Search code examples
neo4jdifferenceneo4j-boltneo4j-driver

What is difference between `result_available_after` and `result_consumed_after` in `BoltStatementResultSummary`? How to measure query execution time?


I tried understanding from the docs here, quoting from the doc

result_available_after = None The time it took for the server to have the result available.

result_consumed_after = None The time it took for the server to consume the result.

I still do not understand the actual difference. Which one I should consider if I want to scale the program and find the execution time of the query. And why result_available_after becomes 0 ms if I run the same query one more time? Is it because of cache? I tried changing setting dbms.memory.pagecache.size=1M as suggested here, but didn't work. How can I measure only the execution time of the query?

I am using Neo4j 4.0 and neo4j python driver for queries.


Solution

  • result_available_after is the time before the first result was found and made available. There may be many more results that still need to be found and streamed from the query, but this is reasonably when a client can begin getting results streamed back.

    result_consumed_after is the time at which all results were found and consumed by / sent to the client that made the query. The query is completely finished at this point.

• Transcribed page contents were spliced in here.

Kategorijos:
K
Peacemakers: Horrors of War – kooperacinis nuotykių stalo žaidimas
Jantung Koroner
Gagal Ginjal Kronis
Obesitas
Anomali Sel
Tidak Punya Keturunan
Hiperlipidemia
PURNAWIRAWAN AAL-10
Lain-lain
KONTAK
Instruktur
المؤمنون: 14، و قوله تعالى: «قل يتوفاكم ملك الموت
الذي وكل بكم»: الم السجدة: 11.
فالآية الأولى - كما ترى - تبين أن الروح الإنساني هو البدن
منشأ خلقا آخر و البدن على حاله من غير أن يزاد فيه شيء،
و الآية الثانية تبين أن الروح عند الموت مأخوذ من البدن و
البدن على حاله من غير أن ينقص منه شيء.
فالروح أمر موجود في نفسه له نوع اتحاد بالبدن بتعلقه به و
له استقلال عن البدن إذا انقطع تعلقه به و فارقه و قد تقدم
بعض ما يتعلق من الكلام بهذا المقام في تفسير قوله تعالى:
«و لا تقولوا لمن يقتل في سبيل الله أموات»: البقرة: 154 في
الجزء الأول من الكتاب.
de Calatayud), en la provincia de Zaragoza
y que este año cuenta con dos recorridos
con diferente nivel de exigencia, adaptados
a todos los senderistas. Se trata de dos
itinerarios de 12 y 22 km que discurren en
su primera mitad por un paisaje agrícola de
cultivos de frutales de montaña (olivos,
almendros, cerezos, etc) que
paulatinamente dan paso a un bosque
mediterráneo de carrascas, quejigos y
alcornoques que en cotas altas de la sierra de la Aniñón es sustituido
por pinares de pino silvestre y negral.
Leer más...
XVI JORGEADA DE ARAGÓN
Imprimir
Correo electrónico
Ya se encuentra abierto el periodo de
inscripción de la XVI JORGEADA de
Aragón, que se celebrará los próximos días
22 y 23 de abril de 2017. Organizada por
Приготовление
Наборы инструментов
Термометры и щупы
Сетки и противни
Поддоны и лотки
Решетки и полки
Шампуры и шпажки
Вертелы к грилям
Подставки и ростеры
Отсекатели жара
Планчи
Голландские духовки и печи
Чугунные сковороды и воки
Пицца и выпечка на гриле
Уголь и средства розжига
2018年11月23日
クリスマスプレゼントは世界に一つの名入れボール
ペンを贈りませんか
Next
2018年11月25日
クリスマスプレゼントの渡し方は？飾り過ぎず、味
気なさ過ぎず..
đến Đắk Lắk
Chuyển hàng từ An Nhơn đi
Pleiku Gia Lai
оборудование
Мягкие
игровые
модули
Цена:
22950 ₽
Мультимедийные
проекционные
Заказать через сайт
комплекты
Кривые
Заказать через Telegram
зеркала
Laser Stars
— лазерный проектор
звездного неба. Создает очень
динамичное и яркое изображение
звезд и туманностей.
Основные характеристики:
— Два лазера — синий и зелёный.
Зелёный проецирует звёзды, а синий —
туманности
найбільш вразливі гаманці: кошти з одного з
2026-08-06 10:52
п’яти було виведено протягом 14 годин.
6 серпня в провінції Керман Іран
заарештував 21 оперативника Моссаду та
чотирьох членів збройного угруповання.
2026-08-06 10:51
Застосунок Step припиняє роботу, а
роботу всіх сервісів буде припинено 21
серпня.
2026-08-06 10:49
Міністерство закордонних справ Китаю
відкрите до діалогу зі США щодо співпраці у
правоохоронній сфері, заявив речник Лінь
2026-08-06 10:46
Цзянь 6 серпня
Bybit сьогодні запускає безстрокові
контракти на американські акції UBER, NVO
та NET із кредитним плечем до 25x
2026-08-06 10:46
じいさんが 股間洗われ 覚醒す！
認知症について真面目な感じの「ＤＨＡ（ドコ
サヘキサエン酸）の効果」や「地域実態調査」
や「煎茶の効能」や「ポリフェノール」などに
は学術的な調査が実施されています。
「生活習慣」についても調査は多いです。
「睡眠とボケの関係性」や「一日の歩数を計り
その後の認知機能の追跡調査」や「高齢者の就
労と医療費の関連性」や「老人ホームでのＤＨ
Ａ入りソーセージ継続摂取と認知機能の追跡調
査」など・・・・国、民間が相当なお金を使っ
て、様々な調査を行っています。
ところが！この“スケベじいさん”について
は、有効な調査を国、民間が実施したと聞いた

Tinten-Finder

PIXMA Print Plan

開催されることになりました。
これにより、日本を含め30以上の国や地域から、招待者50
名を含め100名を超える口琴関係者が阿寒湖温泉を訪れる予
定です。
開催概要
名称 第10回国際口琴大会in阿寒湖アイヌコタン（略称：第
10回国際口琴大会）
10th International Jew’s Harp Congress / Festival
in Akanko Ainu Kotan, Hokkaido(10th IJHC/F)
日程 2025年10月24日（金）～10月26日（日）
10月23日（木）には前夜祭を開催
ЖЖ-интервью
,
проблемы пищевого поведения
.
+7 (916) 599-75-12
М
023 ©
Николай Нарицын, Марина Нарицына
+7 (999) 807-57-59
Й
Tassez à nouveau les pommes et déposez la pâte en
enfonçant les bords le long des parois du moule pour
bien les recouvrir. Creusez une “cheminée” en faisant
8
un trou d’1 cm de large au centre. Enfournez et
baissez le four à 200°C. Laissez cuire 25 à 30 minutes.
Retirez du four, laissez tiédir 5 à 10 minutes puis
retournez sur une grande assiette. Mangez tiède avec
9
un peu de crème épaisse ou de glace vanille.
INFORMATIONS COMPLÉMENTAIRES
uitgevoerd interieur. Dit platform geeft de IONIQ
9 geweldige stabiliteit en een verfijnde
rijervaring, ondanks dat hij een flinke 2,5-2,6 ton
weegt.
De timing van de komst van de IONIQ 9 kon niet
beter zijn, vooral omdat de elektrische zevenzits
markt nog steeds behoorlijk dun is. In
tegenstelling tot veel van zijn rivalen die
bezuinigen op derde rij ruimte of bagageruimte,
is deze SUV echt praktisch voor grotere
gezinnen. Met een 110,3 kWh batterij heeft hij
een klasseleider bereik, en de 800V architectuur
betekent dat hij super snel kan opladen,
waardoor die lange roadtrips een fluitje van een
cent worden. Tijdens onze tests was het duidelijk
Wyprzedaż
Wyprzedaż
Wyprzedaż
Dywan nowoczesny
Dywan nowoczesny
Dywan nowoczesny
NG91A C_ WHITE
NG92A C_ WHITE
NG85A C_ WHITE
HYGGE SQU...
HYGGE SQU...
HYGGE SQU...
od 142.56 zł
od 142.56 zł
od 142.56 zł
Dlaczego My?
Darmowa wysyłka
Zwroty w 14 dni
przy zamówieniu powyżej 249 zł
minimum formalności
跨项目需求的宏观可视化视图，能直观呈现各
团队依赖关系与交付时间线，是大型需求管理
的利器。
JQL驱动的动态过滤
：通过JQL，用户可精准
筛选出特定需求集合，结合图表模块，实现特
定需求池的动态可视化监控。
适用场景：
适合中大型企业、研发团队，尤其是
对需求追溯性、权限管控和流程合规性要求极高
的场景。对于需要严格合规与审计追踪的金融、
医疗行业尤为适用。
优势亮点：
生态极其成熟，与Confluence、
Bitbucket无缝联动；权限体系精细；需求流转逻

    As for seeing result_available_after go to 0, that's likely a combination of two things:

    1. Since you just ran the query previously, the query has been cached, and so for subsequent executions there is no need to compile and plan, the plan is just retrieved from the cache and executed. This factors out compile and planning time.

    2. If the query was on the same data, then the parts of the graph touched and retrieved should now be in the pagecache. On subsequent executions, it will be faster to traverse since for traversal it only has to hit the pagecache. So this factors out disk I/O. This is why it is ideal to have enough RAM to allow pagecache to be configured to cover as much of the graph as possible, to avoid the costs of disk I/O.